#### Your instructions
Copy out the lines of the records below word for word, starting at the line that contains "# :seedling: ToDo-List" and ending after the line that contains "- localStorage<br><br>".

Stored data
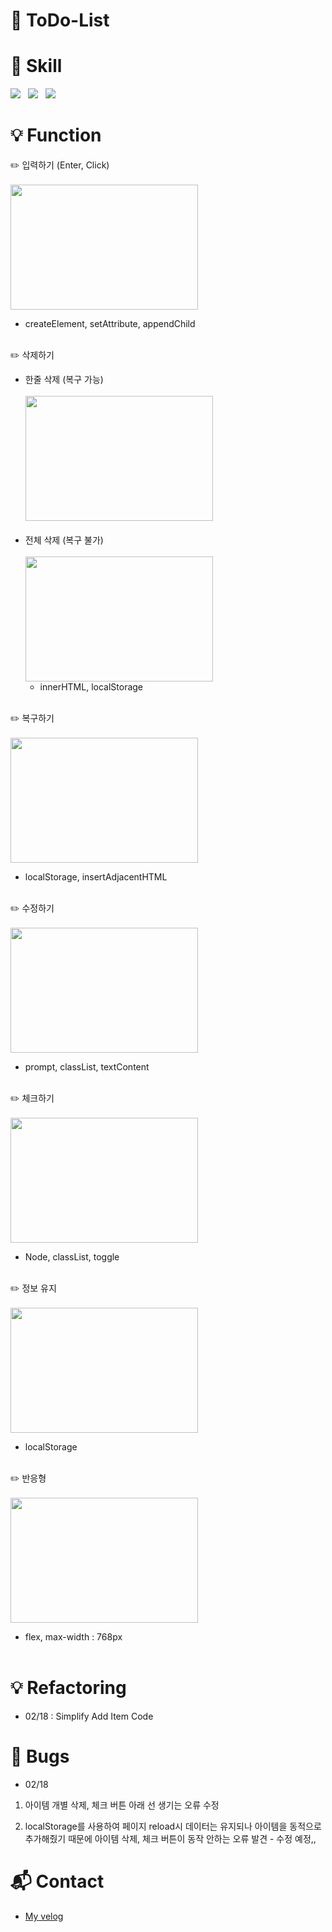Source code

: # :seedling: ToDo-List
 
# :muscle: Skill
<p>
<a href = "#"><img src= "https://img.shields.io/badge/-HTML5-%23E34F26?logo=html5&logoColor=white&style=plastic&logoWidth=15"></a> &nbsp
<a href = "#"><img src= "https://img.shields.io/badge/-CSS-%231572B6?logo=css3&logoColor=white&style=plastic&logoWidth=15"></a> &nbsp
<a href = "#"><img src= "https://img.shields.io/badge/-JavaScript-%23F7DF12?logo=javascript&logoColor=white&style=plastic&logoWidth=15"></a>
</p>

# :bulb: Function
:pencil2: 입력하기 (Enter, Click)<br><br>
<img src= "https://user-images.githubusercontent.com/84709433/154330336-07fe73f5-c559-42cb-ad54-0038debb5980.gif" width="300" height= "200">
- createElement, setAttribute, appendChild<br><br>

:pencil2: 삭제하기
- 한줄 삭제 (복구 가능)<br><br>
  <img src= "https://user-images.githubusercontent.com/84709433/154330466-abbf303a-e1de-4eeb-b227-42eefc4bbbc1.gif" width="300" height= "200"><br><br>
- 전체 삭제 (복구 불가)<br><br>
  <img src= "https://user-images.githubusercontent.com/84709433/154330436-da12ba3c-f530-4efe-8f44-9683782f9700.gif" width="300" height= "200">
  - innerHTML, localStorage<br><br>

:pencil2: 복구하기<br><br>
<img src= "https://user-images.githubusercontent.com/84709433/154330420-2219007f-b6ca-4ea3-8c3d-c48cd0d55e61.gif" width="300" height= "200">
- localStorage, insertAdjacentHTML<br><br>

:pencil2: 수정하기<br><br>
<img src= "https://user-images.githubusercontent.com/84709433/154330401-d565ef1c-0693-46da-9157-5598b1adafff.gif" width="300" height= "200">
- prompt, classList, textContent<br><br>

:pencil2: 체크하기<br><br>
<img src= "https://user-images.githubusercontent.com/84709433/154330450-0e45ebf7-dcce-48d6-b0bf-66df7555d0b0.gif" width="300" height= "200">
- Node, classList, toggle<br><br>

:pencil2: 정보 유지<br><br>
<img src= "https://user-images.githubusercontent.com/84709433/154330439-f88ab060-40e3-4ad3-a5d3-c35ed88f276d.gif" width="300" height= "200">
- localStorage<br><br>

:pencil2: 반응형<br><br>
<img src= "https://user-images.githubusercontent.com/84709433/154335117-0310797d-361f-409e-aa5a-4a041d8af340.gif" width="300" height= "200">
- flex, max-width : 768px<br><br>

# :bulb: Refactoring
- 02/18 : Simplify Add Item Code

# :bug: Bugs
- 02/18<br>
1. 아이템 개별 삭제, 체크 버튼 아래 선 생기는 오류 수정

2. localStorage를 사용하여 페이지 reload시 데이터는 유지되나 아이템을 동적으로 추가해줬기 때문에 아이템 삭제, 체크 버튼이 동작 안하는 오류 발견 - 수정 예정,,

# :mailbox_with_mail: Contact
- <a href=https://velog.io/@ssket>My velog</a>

* * *

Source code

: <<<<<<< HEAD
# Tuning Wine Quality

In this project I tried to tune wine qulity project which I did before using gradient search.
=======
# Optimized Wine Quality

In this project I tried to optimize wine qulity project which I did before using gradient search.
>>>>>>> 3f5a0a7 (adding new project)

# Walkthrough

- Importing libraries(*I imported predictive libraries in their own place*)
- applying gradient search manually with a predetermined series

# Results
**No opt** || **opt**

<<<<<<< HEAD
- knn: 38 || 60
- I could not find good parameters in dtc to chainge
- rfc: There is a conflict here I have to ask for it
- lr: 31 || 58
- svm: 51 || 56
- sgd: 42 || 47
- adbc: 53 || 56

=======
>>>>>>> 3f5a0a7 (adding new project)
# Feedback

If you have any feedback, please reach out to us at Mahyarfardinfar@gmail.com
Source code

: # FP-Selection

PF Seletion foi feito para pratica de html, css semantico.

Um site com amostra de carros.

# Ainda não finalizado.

#### Answer below
: # :seedling: ToDo-List
 
# :muscle: Skill
<p>
<a href = "#"><img src= "https://img.shields.io/badge/-HTML5-%23E34F26?logo=html5&logoColor=white&style=plastic&logoWidth=15"></a> &nbsp
<a href = "#"><img src= "https://img.shields.io/badge/-CSS-%231572B6?logo=css3&logoColor=white&style=plastic&logoWidth=15"></a> &nbsp
<a href = "#"><img src= "https://img.shields.io/badge/-JavaScript-%23F7DF12?logo=javascript&logoColor=white&style=plastic&logoWidth=15"></a>
</p>

# :bulb: Function
:pencil2: 입력하기 (Enter, Click)<br><br>
<img src= "https://user-images.githubusercontent.com/84709433/154330336-07fe73f5-c559-42cb-ad54-0038debb5980.gif" width="300" height= "200">
- createElement, setAttribute, appendChild<br><br>

:pencil2: 삭제하기
- 한줄 삭제 (복구 가능)<br><br>
  <img src= "https://user-images.githubusercontent.com/84709433/154330466-abbf303a-e1de-4eeb-b227-42eefc4bbbc1.gif" width="300" height= "200"><br><br>
- 전체 삭제 (복구 불가)<br><br>
  <img src= "https://user-images.githubusercontent.com/84709433/154330436-da12ba3c-f530-4efe-8f44-9683782f9700.gif" width="300" height= "200">
  - innerHTML, localStorage<br><br>

:pencil2: 복구하기<br><br>
<img src= "https://user-images.githubusercontent.com/84709433/154330420-2219007f-b6ca-4ea3-8c3d-c48cd0d55e61.gif" width="300" height= "200">
- localStorage, insertAdjacentHTML<br><br>

:pencil2: 수정하기<br><br>
<img src= "https://user-images.githubusercontent.com/84709433/154330401-d565ef1c-0693-46da-9157-5598b1adafff.gif" width="300" height= "200">
- prompt, classList, textContent<br><br>

:pencil2: 체크하기<br><br>
<img src= "https://user-images.githubusercontent.com/84709433/154330450-0e45ebf7-dcce-48d6-b0bf-66df7555d0b0.gif" width="300" height= "200">
- Node, classList, toggle<br><br>

:pencil2: 정보 유지<br><br>
<img src= "https://user-images.githubusercontent.com/84709433/154330439-f88ab060-40e3-4ad3-a5d3-c35ed88f276d.gif" width="300" height= "200">
- localStorage<br><br>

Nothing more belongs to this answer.